##### Supplied data

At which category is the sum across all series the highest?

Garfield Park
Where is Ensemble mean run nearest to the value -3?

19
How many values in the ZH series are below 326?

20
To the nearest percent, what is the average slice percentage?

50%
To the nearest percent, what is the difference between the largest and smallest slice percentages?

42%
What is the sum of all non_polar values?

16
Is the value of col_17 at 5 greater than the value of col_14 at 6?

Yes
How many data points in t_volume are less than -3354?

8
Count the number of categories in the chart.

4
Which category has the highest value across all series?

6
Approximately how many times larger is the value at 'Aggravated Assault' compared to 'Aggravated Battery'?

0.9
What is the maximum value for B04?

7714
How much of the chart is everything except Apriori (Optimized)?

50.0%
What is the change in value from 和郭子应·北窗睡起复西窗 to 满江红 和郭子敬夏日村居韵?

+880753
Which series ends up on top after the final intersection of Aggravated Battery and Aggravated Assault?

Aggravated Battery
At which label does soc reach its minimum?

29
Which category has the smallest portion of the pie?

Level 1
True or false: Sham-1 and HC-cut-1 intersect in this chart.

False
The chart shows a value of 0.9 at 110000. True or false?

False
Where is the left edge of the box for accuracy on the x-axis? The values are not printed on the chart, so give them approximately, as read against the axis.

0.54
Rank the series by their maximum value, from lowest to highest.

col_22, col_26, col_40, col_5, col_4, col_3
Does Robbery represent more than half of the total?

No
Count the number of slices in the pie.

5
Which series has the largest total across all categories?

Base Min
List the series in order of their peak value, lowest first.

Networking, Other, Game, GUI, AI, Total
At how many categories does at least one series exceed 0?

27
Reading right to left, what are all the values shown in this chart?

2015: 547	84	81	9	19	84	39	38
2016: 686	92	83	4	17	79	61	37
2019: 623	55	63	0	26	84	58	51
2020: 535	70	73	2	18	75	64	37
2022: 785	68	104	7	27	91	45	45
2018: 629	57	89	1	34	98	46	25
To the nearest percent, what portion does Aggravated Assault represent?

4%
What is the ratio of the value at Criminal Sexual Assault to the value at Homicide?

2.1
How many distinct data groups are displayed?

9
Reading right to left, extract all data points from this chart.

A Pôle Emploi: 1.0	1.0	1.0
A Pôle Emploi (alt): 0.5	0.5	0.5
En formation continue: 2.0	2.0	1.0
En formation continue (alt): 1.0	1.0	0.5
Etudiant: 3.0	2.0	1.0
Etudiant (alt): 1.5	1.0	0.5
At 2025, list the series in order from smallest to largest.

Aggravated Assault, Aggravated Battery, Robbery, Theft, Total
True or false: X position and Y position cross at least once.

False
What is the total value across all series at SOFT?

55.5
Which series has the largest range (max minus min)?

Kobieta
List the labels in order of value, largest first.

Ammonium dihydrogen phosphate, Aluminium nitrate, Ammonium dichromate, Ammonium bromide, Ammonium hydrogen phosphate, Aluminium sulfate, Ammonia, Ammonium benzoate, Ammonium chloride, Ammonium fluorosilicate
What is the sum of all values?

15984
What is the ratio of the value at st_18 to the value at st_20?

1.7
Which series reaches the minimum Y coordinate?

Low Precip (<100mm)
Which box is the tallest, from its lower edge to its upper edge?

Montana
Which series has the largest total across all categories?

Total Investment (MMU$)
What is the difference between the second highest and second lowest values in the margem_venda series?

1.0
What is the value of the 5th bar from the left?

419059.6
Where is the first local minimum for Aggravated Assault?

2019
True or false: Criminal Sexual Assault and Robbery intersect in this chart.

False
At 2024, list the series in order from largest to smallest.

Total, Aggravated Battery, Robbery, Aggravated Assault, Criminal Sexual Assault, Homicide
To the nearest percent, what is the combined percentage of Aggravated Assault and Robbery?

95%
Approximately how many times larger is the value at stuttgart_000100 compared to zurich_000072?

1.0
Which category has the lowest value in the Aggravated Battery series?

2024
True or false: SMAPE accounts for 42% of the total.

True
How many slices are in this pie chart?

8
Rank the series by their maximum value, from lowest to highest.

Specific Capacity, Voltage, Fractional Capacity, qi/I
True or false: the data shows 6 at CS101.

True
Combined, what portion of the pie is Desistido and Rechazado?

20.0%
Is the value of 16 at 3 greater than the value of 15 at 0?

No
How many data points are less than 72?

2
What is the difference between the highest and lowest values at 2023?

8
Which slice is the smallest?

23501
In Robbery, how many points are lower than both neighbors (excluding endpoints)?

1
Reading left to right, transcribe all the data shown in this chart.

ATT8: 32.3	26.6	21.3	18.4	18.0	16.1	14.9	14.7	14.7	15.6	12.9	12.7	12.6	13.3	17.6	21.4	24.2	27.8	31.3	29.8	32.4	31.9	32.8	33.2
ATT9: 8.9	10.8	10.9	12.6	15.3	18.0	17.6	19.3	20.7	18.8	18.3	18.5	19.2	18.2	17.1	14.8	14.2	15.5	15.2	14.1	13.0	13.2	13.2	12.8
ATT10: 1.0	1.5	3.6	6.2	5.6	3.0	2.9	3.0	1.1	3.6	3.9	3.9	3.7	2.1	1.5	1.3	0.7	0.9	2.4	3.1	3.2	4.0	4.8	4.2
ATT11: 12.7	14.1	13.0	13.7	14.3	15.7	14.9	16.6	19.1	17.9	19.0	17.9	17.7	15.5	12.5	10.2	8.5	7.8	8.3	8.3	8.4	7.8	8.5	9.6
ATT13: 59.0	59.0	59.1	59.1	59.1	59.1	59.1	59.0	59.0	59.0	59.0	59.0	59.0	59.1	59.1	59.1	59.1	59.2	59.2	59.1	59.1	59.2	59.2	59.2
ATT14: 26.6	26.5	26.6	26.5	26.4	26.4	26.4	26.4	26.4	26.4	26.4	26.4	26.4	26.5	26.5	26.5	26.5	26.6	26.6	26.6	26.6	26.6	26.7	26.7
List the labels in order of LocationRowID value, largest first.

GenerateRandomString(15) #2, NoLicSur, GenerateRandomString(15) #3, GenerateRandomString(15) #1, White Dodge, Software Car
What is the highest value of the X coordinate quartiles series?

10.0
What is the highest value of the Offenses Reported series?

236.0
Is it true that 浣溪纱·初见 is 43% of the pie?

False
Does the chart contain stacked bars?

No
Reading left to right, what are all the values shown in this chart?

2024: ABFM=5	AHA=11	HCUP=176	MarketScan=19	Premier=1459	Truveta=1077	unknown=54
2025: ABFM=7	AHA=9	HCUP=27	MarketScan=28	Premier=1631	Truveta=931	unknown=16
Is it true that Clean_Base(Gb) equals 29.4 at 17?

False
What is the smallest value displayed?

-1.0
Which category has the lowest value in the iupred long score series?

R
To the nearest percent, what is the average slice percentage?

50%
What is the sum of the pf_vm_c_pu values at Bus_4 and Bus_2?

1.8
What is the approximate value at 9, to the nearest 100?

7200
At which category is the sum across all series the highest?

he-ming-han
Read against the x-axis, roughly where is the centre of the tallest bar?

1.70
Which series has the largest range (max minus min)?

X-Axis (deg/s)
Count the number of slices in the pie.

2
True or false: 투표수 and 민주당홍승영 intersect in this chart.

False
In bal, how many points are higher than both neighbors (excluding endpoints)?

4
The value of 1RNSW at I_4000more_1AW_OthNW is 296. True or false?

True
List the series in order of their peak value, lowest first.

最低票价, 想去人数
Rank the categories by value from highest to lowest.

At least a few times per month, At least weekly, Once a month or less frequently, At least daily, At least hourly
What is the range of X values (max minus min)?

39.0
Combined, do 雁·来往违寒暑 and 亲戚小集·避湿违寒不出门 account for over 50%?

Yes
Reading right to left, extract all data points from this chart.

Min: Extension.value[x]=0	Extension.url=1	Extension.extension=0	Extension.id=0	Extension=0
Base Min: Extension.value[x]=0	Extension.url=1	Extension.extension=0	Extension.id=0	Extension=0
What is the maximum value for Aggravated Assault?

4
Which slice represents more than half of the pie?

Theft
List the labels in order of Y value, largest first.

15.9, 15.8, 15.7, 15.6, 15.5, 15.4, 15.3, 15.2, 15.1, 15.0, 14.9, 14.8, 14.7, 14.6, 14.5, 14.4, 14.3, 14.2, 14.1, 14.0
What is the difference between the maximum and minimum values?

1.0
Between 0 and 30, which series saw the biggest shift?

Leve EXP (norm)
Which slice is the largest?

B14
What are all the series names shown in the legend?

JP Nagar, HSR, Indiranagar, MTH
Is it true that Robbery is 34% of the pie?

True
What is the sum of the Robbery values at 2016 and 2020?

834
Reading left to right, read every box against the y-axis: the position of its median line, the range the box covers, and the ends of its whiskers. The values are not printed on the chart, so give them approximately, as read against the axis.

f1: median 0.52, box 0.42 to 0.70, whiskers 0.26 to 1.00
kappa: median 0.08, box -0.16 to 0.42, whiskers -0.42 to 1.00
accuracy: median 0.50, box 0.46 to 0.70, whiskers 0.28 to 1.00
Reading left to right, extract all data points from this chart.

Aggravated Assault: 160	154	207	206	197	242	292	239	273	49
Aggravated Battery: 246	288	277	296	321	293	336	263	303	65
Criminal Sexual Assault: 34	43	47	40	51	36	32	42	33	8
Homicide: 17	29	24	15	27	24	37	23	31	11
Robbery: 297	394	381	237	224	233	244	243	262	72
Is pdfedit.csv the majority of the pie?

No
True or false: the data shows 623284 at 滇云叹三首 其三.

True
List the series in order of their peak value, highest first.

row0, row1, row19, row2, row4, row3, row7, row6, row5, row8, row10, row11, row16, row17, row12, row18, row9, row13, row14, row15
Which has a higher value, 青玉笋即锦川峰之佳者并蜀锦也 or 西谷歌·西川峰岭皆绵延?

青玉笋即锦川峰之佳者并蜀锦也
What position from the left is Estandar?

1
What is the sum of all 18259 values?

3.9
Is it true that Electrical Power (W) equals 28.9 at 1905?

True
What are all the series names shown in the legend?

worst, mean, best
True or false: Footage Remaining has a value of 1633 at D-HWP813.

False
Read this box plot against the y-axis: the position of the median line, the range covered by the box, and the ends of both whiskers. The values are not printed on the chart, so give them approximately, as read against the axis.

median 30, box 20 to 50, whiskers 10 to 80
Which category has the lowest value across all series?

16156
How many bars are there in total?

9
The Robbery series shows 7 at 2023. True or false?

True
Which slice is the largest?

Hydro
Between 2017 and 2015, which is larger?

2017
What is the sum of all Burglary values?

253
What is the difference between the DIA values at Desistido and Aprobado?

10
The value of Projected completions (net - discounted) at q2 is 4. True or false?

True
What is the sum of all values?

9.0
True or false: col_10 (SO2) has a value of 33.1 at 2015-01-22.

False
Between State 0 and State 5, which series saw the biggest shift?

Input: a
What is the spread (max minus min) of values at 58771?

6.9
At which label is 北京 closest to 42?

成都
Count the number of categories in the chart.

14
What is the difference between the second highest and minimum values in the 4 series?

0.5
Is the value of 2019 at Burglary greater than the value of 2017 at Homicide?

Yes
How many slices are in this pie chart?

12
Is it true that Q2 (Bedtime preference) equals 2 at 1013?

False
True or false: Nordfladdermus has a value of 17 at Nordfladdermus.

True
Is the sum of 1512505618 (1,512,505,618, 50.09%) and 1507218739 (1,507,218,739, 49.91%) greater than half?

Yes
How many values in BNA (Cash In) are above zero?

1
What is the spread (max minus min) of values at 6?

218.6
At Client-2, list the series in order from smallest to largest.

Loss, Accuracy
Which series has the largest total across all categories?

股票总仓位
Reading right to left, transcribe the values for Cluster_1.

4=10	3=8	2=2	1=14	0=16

##########

▸ Written task: Identify each line in the material above that contains the string "Emploi", and copy those lines.

▸ Task result:
A Pôle Emploi: 1.0	1.0	1.0
A Pôle Emploi (alt): 0.5	0.5	0.5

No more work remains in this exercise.